"Ever since I was 10 years old, I’d felt myself yearning to 'go astray.' For me, that didn’t mean drinking and cavorting with boys; it meant being myself without fear."—from the book
What happens when a trained singer who grew up in a "house of vowels" finds that her voice is not her own? What happens when a woman loses the Mormon faith of her childhood and abandons the rituals she’s always known? What does a woman, already married for thirteen years by her early thirties, do when she realizes she has been "lying for years?" How does one sing, with grace, from the heart?
In the spirit of Mary Catherine Bateson’s Composing a Life and Kathleen Norris’s Cloister Walk, Heidi Hart’s luminous memoir retraces her search for an opening to her heart’s path. She finds that the religious life of her Latter-day Saint family—which includes a revered General Authority—robs her of her voice and her spirit. When she discovers Catharine, a mute, Quaker ancestor, Hart begins a vital journey—a journey blessed by her devout and devoted husband; a journey that leads her as she studies Zuni mythology, Jewish tradition, Benedictine monastic ritual, Emily Dickinson, and Saint Hildegard of Bingen—a journey that leads her to a place that feels like home: the company of Friends, the Quaker community of Salt Lake City.
With grace and lyricism, Hart shares the private, personal wisdom she has earned in her community of friends, a community that embraces silences and dissonance, a place where she can't keep from singing.
Heidi Hart is a poet, singer, and voice teacher who lives with her husband and two sons in Salt Lake City.

▶ _AVAILABLE DATA_:
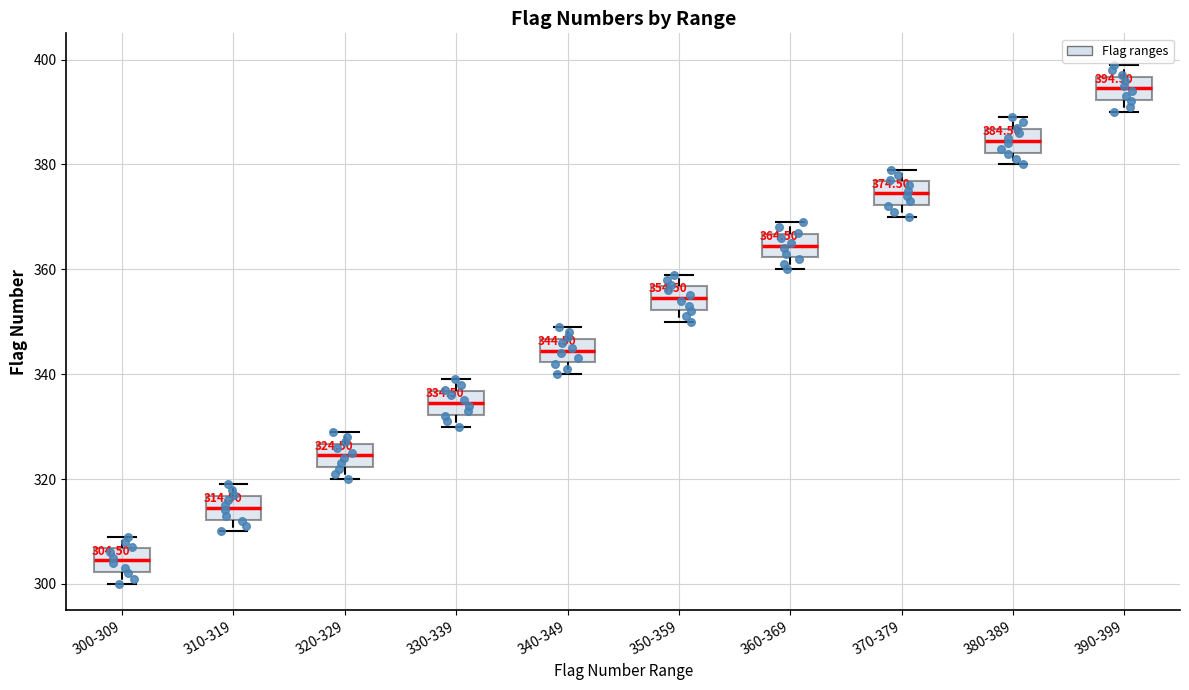

Which box's median line is the lowest?

300-309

▶ _WHAT YOU WILL DO_:
a: Answer the following questions about the memoir description, each on its own line:
(i) For how many years had the woman been married by her early thirties?
(ii) What was the name of the mute Quaker ancestor whom Hart discovers?
(iii) With whom does Heidi Hart live, and in which city?
b: Condense the paragraph of the memoir description that begins "In the spirit of Mary Catherine Bateson’s" into a bulleted list that retains its principal facts.
c: Write out, with no alterations, the portion of the memoir description that opens with the words containing "With grace and" and closes with "in Salt Lake City.".

▶ _OUTPUTS BY TASK_:
a:
(i) Thirteen years.
(ii) Catharine.
(iii) She lives with her husband and two sons in Salt Lake City.

b:
- In the spirit of Bateson’s Composing a Life and Norris’s Cloister Walk, Heidi Hart’s memoir retraces her search for an opening to her heart’s path.
- The religious life of her Latter-day Saint family, which includes a revered General Authority, robs her of her voice and spirit.
- Her discovery of Catharine, a mute Quaker ancestor, begins a journey blessed by her devout and devoted husband.
- Along the way she studies Zuni mythology, Jewish tradition, Benedictine monastic ritual, Emily Dickinson, and Saint Hildegard of Bingen.
- The journey leads her to a place that feels like home: the Quaker community of Salt Lake City.

c:
With grace and lyricism, Hart shares the private, personal wisdom she has earned in her community of friends, a community that embraces silences and dissonance, a place where she can't keep from singing.
Heidi Hart is a poet, singer, and voice teacher who lives with her husband and two sons in Salt Lake City.